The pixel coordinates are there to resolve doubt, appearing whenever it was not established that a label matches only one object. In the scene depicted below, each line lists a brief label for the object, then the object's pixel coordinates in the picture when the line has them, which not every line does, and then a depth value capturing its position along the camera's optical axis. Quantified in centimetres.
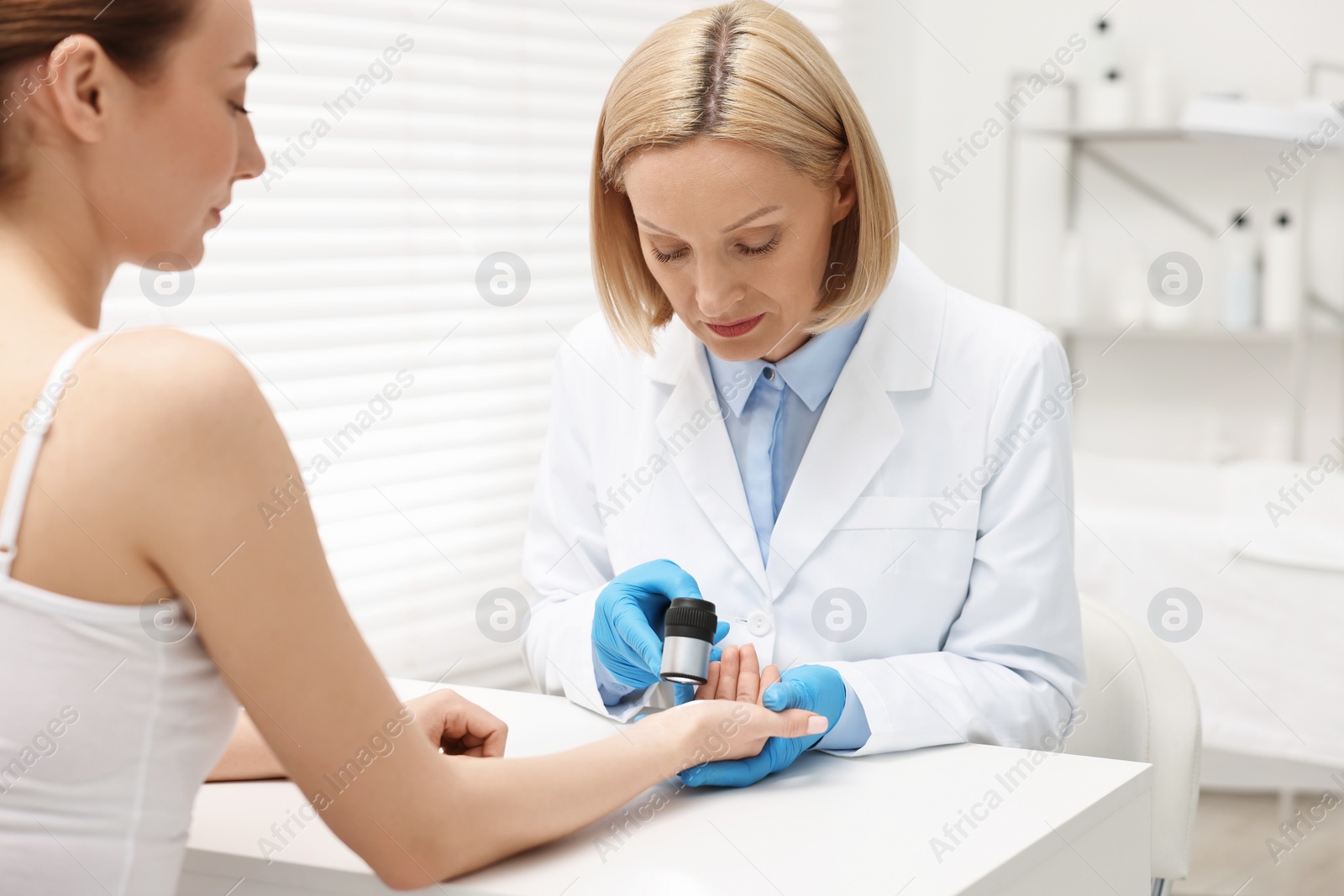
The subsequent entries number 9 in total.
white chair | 122
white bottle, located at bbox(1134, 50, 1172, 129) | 308
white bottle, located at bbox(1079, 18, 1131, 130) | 311
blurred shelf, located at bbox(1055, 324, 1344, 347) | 292
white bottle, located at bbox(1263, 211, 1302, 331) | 289
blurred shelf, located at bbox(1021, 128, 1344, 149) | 299
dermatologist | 114
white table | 78
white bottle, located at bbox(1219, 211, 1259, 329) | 295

----------

* **Exercise instructions**
Please return every line from the one that contains "dermatologist | 114" through the end of the entries, exactly, leaving out all others.

* **Reply to the task**
dermatologist | 114
white table | 78
white bottle, located at bbox(1219, 211, 1259, 329) | 295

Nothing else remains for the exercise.